Machine-readable electronics designs
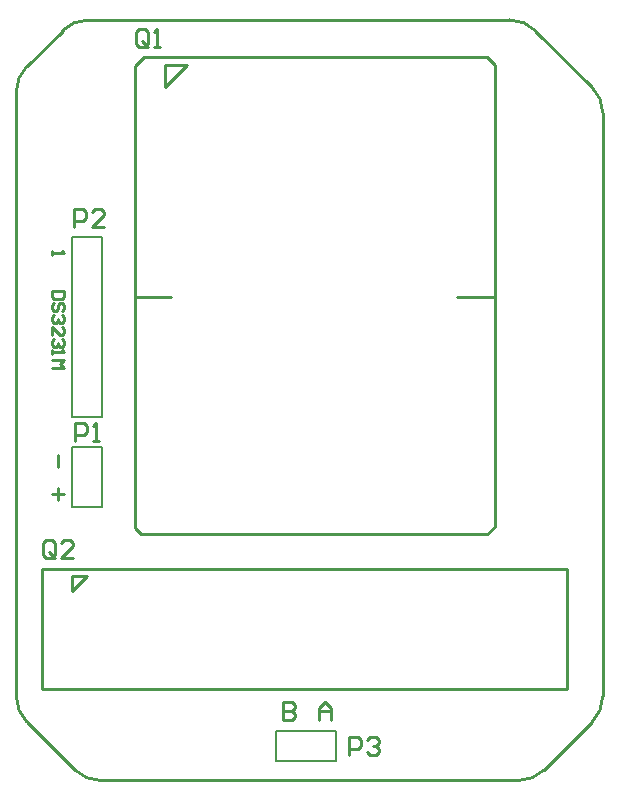
<source format=gto>
G04 Layer_Color=65535*
%FSLAX25Y25*%
%MOIN*%
G70*
G01*
G75*
%ADD11C,0.01000*%
%ADD18C,0.00787*%
D11*
X18500Y68000D02*
X23500D01*
X18500Y63000D02*
X23500Y68000D01*
X18500Y63000D02*
Y68000D01*
X8500Y70500D02*
X183500D01*
Y30500D02*
Y70500D01*
X8500Y30500D02*
X183500D01*
X8500D02*
Y70500D01*
X147000Y161000D02*
X159500D01*
X39500D02*
X51500D01*
X39500Y84000D02*
Y238000D01*
X42500Y241000D01*
X157000D01*
X159500Y238500D01*
Y84500D02*
Y238500D01*
X157000Y82000D02*
X159500Y84500D01*
X41500Y82000D02*
X157000D01*
X39500Y84000D02*
X41500Y82000D01*
X49500Y238500D02*
X57000D01*
X49500Y231000D02*
X57000Y238500D01*
X49500Y231000D02*
Y238500D01*
X19500Y113000D02*
Y118998D01*
X22499D01*
X23499Y117998D01*
Y115999D01*
X22499Y114999D01*
X19500D01*
X25498Y113000D02*
X27497D01*
X26498D01*
Y118998D01*
X25498Y117998D01*
X19100Y184400D02*
Y190398D01*
X22099D01*
X23099Y189398D01*
Y187399D01*
X22099Y186399D01*
X19100D01*
X29097Y184400D02*
X25098D01*
X29097Y188399D01*
Y189398D01*
X28097Y190398D01*
X26098D01*
X25098Y189398D01*
X111000Y8500D02*
Y14498D01*
X113999D01*
X114999Y13498D01*
Y11499D01*
X113999Y10499D01*
X111000D01*
X116998Y13498D02*
X117998Y14498D01*
X119997D01*
X120997Y13498D01*
Y12499D01*
X119997Y11499D01*
X118997D01*
X119997D01*
X120997Y10499D01*
Y9500D01*
X119997Y8500D01*
X117998D01*
X116998Y9500D01*
X43949Y245450D02*
Y249448D01*
X42949Y250448D01*
X40950D01*
X39950Y249448D01*
Y245450D01*
X40950Y244450D01*
X42949D01*
X41949Y246449D02*
X43949Y244450D01*
X42949D02*
X43949Y245450D01*
X45948Y244450D02*
X47947D01*
X46948D01*
Y250448D01*
X45948Y249448D01*
X12953Y75000D02*
Y78998D01*
X11953Y79998D01*
X9954D01*
X8954Y78998D01*
Y75000D01*
X9954Y74000D01*
X11953D01*
X10954Y75999D02*
X12953Y74000D01*
X11953D02*
X12953Y75000D01*
X18951Y74000D02*
X14952D01*
X18951Y77999D01*
Y78998D01*
X17951Y79998D01*
X15952D01*
X14952Y78998D01*
X13999Y108500D02*
Y104501D01*
Y97500D02*
Y93501D01*
X15998Y95501D02*
X12000D01*
X12000Y176500D02*
Y175188D01*
Y175844D01*
X15936D01*
X15280Y176500D01*
X15936Y163000D02*
X12000D01*
Y161032D01*
X12656Y160376D01*
X15280D01*
X15936Y161032D01*
Y163000D01*
X15280Y156440D02*
X15936Y157096D01*
Y158408D01*
X15280Y159064D01*
X14624D01*
X13968Y158408D01*
Y157096D01*
X13312Y156440D01*
X12656D01*
X12000Y157096D01*
Y158408D01*
X12656Y159064D01*
X15280Y155129D02*
X15936Y154473D01*
Y153161D01*
X15280Y152505D01*
X14624D01*
X13968Y153161D01*
Y153817D01*
Y153161D01*
X13312Y152505D01*
X12656D01*
X12000Y153161D01*
Y154473D01*
X12656Y155129D01*
X12000Y148569D02*
Y151193D01*
X14624Y148569D01*
X15280D01*
X15936Y149225D01*
Y150537D01*
X15280Y151193D01*
Y147257D02*
X15936Y146601D01*
Y145289D01*
X15280Y144633D01*
X14624D01*
X13968Y145289D01*
Y145945D01*
Y145289D01*
X13312Y144633D01*
X12656D01*
X12000Y145289D01*
Y146601D01*
X12656Y147257D01*
X12000Y143321D02*
Y142009D01*
Y142665D01*
X15936D01*
X15280Y143321D01*
X12000Y140041D02*
X15936D01*
X14624Y138730D01*
X15936Y137418D01*
X12000D01*
X89000Y25998D02*
Y20000D01*
X91999D01*
X92999Y21000D01*
Y21999D01*
X91999Y22999D01*
X89000D01*
X91999D01*
X92999Y23999D01*
Y24998D01*
X91999Y25998D01*
X89000D01*
X100996Y20000D02*
Y23999D01*
X102996Y25998D01*
X104995Y23999D01*
Y20000D01*
Y22999D01*
X100996D01*
X173036Y249964D02*
G03*
X164500Y253500I-8535J-8535D01*
G01*
X195500Y222500D02*
G03*
X191964Y231035I-12071J0D01*
G01*
Y19465D02*
G03*
X195500Y28000I-8535J8535D01*
G01*
X167500Y0D02*
G03*
X176035Y3536I0J12071D01*
G01*
X19465D02*
G03*
X28000Y0I8535J8535D01*
G01*
X0Y28000D02*
G03*
X3536Y19465I12071J0D01*
G01*
Y238035D02*
G03*
X0Y229500I8535J-8535D01*
G01*
X24000Y253500D02*
G03*
X15464Y249964I0J-12071D01*
G01*
X92000Y253500D02*
X164500D01*
X173036Y249964D02*
X191964Y231035D01*
X195500Y28000D02*
Y222500D01*
X176035Y3536D02*
X191964Y19465D01*
X28000Y0D02*
X167500D01*
X3536Y19465D02*
X19465Y3536D01*
X0Y28000D02*
Y229500D01*
X3536Y238035D02*
X15464Y249964D01*
X24000Y253500D02*
X92000D01*
D18*
X18500Y121000D02*
Y181000D01*
X28500Y121000D02*
Y181000D01*
X18500D02*
X28500D01*
X18500Y121000D02*
X28500D01*
Y91047D02*
Y111047D01*
X18500D02*
X28500D01*
X18500Y91047D02*
Y111047D01*
Y91047D02*
X28500D01*
X86500Y16500D02*
X106500D01*
X86500Y6500D02*
Y16500D01*
Y6500D02*
X106500D01*
Y16500D01*
M02*

</source>
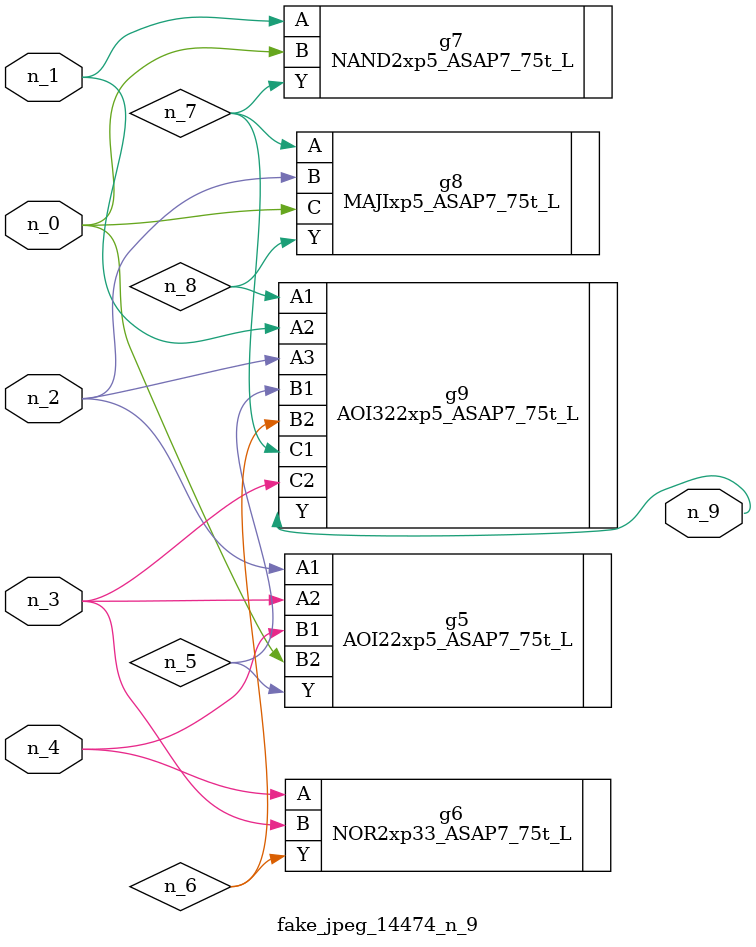
<source format=v>
module fake_jpeg_14474_n_9 (n_3, n_2, n_1, n_0, n_4, n_9);

input n_3;
input n_2;
input n_1;
input n_0;
input n_4;

output n_9;

wire n_8;
wire n_6;
wire n_5;
wire n_7;

AOI22xp5_ASAP7_75t_L g5 ( 
.A1(n_2),
.A2(n_3),
.B1(n_4),
.B2(n_0),
.Y(n_5)
);

NOR2xp33_ASAP7_75t_L g6 ( 
.A(n_4),
.B(n_3),
.Y(n_6)
);

NAND2xp5_ASAP7_75t_L g7 ( 
.A(n_1),
.B(n_0),
.Y(n_7)
);

MAJIxp5_ASAP7_75t_L g8 ( 
.A(n_7),
.B(n_2),
.C(n_0),
.Y(n_8)
);

AOI322xp5_ASAP7_75t_L g9 ( 
.A1(n_8),
.A2(n_1),
.A3(n_2),
.B1(n_5),
.B2(n_6),
.C1(n_7),
.C2(n_3),
.Y(n_9)
);


endmodule
</source>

● Required action
Please repeat every record exactly, leaving the pictures out.

● Final answer
<source format=gto>
G04 Layer_Color=65535*
%FSLAX25Y25*%
%MOIN*%
G70*
G01*
G75*
%ADD11C,0.01000*%
%ADD18C,0.00787*%
D11*
X18500Y68000D02*
X23500D01*
X18500Y63000D02*
X23500Y68000D01*
X18500Y63000D02*
Y68000D01*
X8500Y70500D02*
X183500D01*
Y30500D02*
Y70500D01*
X8500Y30500D02*
X183500D01*
X8500D02*
Y70500D01*
X147000Y161000D02*
X159500D01*
X39500D02*
X51500D01*
X39500Y84000D02*
Y238000D01*
X42500Y241000D01*
X157000D01*
X159500Y238500D01*
Y84500D02*
Y238500D01*
X157000Y82000D02*
X159500Y84500D01*
X41500Y82000D02*
X157000D01*
X39500Y84000D02*
X41500Y82000D01*
X49500Y238500D02*
X57000D01*
X49500Y231000D02*
X57000Y238500D01*
X49500Y231000D02*
Y238500D01*
X19500Y113000D02*
Y118998D01*
X22499D01*
X23499Y117998D01*
Y115999D01*
X22499Y114999D01*
X19500D01*
X25498Y113000D02*
X27497D01*
X26498D01*
Y118998D01*
X25498Y117998D01*
X19100Y184400D02*
Y190398D01*
X22099D01*
X23099Y189398D01*
Y187399D01*
X22099Y186399D01*
X19100D01*
X29097Y184400D02*
X25098D01*
X29097Y188399D01*
Y189398D01*
X28097Y190398D01*
X26098D01*
X25098Y189398D01*
X111000Y8500D02*
Y14498D01*
X113999D01*
X114999Y13498D01*
Y11499D01*
X113999Y10499D01*
X111000D01*
X116998Y13498D02*
X117998Y14498D01*
X119997D01*
X120997Y13498D01*
Y12499D01*
X119997Y11499D01*
X118997D01*
X119997D01*
X120997Y10499D01*
Y9500D01*
X119997Y8500D01*
X117998D01*
X116998Y9500D01*
X43949Y245450D02*
Y249448D01*
X42949Y250448D01*
X40950D01*
X39950Y249448D01*
Y245450D01*
X40950Y244450D01*
X42949D01*
X41949Y246449D02*
X43949Y244450D01*
X42949D02*
X43949Y245450D01*
X45948Y244450D02*
X47947D01*
X46948D01*
Y250448D01*
X45948Y249448D01*
X12953Y75000D02*
Y78998D01*
X11953Y79998D01*
X9954D01*
X8954Y78998D01*
Y75000D01*
X9954Y74000D01*
X11953D01*
X10954Y75999D02*
X12953Y74000D01*
X11953D02*
X12953Y75000D01*
X18951Y74000D02*
X14952D01*
X18951Y77999D01*
Y78998D01*
X17951Y79998D01*
X15952D01*
X14952Y78998D01*
X13999Y108500D02*
Y104501D01*
Y97500D02*
Y93501D01*
X15998Y95501D02*
X12000D01*
X12000Y176500D02*
Y175188D01*
Y175844D01*
X15936D01*
X15280Y176500D01*
X15936Y163000D02*
X12000D01*
Y161032D01*
X12656Y160376D01*
X15280D01*
X15936Y161032D01*
Y163000D01*
X15280Y156440D02*
X15936Y157096D01*
Y158408D01*
X15280Y159064D01*
X14624D01*
X13968Y158408D01*
Y157096D01*
X13312Y156440D01*
X12656D01*
X12000Y157096D01*
Y158408D01*
X12656Y159064D01*
X15280Y155129D02*
X15936Y154473D01*
Y153161D01*
X15280Y152505D01*
X14624D01*
X13968Y153161D01*
Y153817D01*
Y153161D01*
X13312Y152505D01*
X12656D01*
X12000Y153161D01*
Y154473D01*
X12656Y155129D01*
X12000Y148569D02*
Y151193D01*
X14624Y148569D01*
X15280D01*
X15936Y149225D01*
Y150537D01*
X15280Y151193D01*
Y147257D02*
X15936Y146601D01*
Y145289D01*
X15280Y144633D01*
X14624D01*
X13968Y145289D01*
Y145945D01*
Y145289D01*
X13312Y144633D01*
X12656D01*
X12000Y145289D01*
Y146601D01*
X12656Y147257D01*
X12000Y143321D02*
Y142009D01*
Y142665D01*
X15936D01*
X15280Y143321D01*
X12000Y140041D02*
X15936D01*
X14624Y138730D01*
X15936Y137418D01*
X12000D01*
X89000Y25998D02*
Y20000D01*
X91999D01*
X92999Y21000D01*
Y21999D01*
X91999Y22999D01*
X89000D01*
X91999D01*
X92999Y23999D01*
Y24998D01*
X91999Y25998D01*
X89000D01*
X100996Y20000D02*
Y23999D01*
X102996Y25998D01*
X104995Y23999D01*
Y20000D01*
Y22999D01*
X100996D01*
X173036Y249964D02*
G03*
X164500Y253500I-8535J-8535D01*
G01*
X195500Y222500D02*
G03*
X191964Y231035I-12071J0D01*
G01*
Y19465D02*
G03*
X195500Y28000I-8535J8535D01*
G01*
X167500Y0D02*
G03*
X176035Y3536I0J12071D01*
G01*
X19465D02*
G03*
X28000Y0I8535J8535D01*
G01*
X0Y28000D02*
G03*
X3536Y19465I12071J0D01*
G01*
Y238035D02*
G03*
X0Y229500I8535J-8535D01*
G01*
X24000Y253500D02*
G03*
X15464Y249964I0J-12071D01*
G01*
X92000Y253500D02*
X164500D01*
X173036Y249964D02*
X191964Y231035D01*
X195500Y28000D02*
Y222500D01*
X176035Y3536D02*
X191964Y19465D01*
X28000Y0D02*
X167500D01*
X3536Y19465D02*
X19465Y3536D01*
X0Y28000D02*
Y229500D01*
X3536Y238035D02*
X15464Y249964D01*
X24000Y253500D02*
X92000D01*
D18*
X18500Y121000D02*
Y181000D01*
X28500Y121000D02*
Y181000D01*
X18500D02*
X28500D01*
X18500Y121000D02*
X28500D01*
Y91047D02*
Y111047D01*
X18500D02*
X28500D01*
X18500Y91047D02*
Y111047D01*
Y91047D02*
X28500D01*
X86500Y16500D02*
X106500D01*
X86500Y6500D02*
Y16500D01*
Y6500D02*
X106500D01*
Y16500D01*
M02*

</source>
<source format=v>
module fake_jpeg_14474_n_9 (n_3, n_2, n_1, n_0, n_4, n_9);

input n_3;
input n_2;
input n_1;
input n_0;
input n_4;

output n_9;

wire n_8;
wire n_6;
wire n_5;
wire n_7;

AOI22xp5_ASAP7_75t_L g5 ( 
.A1(n_2),
.A2(n_3),
.B1(n_4),
.B2(n_0),
.Y(n_5)
);

NOR2xp33_ASAP7_75t_L g6 ( 
.A(n_4),
.B(n_3),
.Y(n_6)
);

NAND2xp5_ASAP7_75t_L g7 ( 
.A(n_1),
.B(n_0),
.Y(n_7)
);

MAJIxp5_ASAP7_75t_L g8 ( 
.A(n_7),
.B(n_2),
.C(n_0),
.Y(n_8)
);

AOI322xp5_ASAP7_75t_L g9 ( 
.A1(n_8),
.A2(n_1),
.A3(n_2),
.B1(n_5),
.B2(n_6),
.C1(n_7),
.C2(n_3),
.Y(n_9)
);


endmodule
</source>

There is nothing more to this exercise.